START Data for processing
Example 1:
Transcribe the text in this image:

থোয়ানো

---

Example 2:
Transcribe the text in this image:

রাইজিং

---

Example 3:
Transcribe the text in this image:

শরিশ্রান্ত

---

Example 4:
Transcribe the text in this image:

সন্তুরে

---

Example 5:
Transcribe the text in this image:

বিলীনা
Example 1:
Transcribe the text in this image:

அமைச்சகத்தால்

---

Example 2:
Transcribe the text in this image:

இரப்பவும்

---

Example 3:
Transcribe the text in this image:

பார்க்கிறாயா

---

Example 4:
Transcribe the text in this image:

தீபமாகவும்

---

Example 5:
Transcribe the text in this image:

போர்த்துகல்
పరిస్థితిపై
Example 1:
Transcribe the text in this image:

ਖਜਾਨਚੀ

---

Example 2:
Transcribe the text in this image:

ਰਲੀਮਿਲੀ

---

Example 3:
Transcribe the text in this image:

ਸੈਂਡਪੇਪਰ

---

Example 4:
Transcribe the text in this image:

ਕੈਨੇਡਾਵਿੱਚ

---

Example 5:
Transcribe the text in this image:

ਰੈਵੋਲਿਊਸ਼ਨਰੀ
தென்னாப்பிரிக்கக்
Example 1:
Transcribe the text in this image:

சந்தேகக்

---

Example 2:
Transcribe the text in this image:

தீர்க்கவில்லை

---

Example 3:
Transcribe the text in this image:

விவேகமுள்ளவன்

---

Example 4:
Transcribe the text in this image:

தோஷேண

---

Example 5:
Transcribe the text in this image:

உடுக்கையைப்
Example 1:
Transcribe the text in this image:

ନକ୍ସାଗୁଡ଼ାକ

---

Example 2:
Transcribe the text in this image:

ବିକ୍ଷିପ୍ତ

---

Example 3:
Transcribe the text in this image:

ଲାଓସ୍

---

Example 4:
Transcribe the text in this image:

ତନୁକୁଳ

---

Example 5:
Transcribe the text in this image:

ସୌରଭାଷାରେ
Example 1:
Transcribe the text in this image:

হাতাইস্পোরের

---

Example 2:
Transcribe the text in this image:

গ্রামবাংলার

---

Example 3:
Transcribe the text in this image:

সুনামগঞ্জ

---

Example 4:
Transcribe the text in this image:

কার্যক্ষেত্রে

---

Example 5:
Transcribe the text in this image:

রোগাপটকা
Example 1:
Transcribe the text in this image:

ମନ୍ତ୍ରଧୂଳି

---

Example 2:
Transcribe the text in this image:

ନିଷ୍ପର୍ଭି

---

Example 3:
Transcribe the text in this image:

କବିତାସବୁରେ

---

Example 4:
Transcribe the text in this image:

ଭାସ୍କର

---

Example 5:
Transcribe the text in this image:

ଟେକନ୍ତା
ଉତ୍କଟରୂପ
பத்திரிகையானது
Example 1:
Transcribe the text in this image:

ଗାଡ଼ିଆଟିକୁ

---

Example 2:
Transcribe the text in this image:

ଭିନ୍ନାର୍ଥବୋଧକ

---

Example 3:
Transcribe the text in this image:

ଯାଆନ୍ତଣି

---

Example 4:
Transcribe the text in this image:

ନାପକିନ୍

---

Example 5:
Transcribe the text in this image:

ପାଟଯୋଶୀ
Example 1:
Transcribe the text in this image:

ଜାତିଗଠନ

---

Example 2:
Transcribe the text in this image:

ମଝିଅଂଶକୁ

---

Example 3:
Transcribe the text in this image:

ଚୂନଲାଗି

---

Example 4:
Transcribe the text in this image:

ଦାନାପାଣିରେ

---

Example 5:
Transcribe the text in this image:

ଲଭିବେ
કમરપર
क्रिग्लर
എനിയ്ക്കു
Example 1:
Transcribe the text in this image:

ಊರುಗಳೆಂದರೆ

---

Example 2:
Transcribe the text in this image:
END Data for processing
> **Aim of the task**:
Every entry should be printed again exactly as it stands.

> **Exercise response**:
Example 1:
Transcribe the text in this image:

থোয়ানো

---

Example 2:
Transcribe the text in this image:

রাইজিং

---

Example 3:
Transcribe the text in this image:

শরিশ্রান্ত

---

Example 4:
Transcribe the text in this image:

সন্তুরে

---

Example 5:
Transcribe the text in this image:

বিলীনা
Example 1:
Transcribe the text in this image:

அமைச்சகத்தால்

---

Example 2:
Transcribe the text in this image:

இரப்பவும்

---

Example 3:
Transcribe the text in this image:

பார்க்கிறாயா

---

Example 4:
Transcribe the text in this image:

தீபமாகவும்

---

Example 5:
Transcribe the text in this image:

போர்த்துகல்
పరిస్థితిపై
Example 1:
Transcribe the text in this image:

ਖਜਾਨਚੀ

---

Example 2:
Transcribe the text in this image:

ਰਲੀਮਿਲੀ

---

Example 3:
Transcribe the text in this image:

ਸੈਂਡਪੇਪਰ

---

Example 4:
Transcribe the text in this image:

ਕੈਨੇਡਾਵਿੱਚ

---

Example 5:
Transcribe the text in this image:

ਰੈਵੋਲਿਊਸ਼ਨਰੀ
தென்னாப்பிரிக்கக்
Example 1:
Transcribe the text in this image:

சந்தேகக்

---

Example 2:
Transcribe the text in this image:

தீர்க்கவில்லை

---

Example 3:
Transcribe the text in this image:

விவேகமுள்ளவன்

---

Example 4:
Transcribe the text in this image:

தோஷேண

---

Example 5:
Transcribe the text in this image:

உடுக்கையைப்
Example 1:
Transcribe the text in this image:

ନକ୍ସାଗୁଡ଼ାକ

---

Example 2:
Transcribe the text in this image:

ବିକ୍ଷିପ୍ତ

---

Example 3:
Transcribe the text in this image:

ଲାଓସ୍

---

Example 4:
Transcribe the text in this image:

ତନୁକୁଳ

---

Example 5:
Transcribe the text in this image:

ସୌରଭାଷାରେ
Example 1:
Transcribe the text in this image:

হাতাইস্পোরের

---

Example 2:
Transcribe the text in this image:

গ্রামবাংলার

---

Example 3:
Transcribe the text in this image:

সুনামগঞ্জ

---

Example 4:
Transcribe the text in this image:

কার্যক্ষেত্রে

---

Example 5:
Transcribe the text in this image:

রোগাপটকা
Example 1:
Transcribe the text in this image:

ମନ୍ତ୍ରଧୂଳି

---

Example 2:
Transcribe the text in this image:

ନିଷ୍ପର୍ଭି

---

Example 3:
Transcribe the text in this image:

କବିତାସବୁରେ

---

Example 4:
Transcribe the text in this image:

ଭାସ୍କର

---

Example 5:
Transcribe the text in this image:

ଟେକନ୍ତା
ଉତ୍କଟରୂପ
பத்திரிகையானது
Example 1:
Transcribe the text in this image:

ଗାଡ଼ିଆଟିକୁ

---

Example 2:
Transcribe the text in this image:

ଭିନ୍ନାର୍ଥବୋଧକ

---

Example 3:
Transcribe the text in this image:

ଯାଆନ୍ତଣି

---

Example 4:
Transcribe the text in this image:

ନାପକିନ୍

---

Example 5:
Transcribe the text in this image:

ପାଟଯୋଶୀ
Example 1:
Transcribe the text in this image:

ଜାତିଗଠନ

---

Example 2:
Transcribe the text in this image:

ମଝିଅଂଶକୁ

---

Example 3:
Transcribe the text in this image:

ଚୂନଲାଗି

---

Example 4:
Transcribe the text in this image:

ଦାନାପାଣିରେ

---

Example 5:
Transcribe the text in this image:

ଲଭିବେ
કમરપર
क्रिग्लर
എനിയ്ക്കു
Example 1:
Transcribe the text in this image:

ಊರುಗಳೆಂದರೆ

---

Example 2:
Transcribe the text in this image:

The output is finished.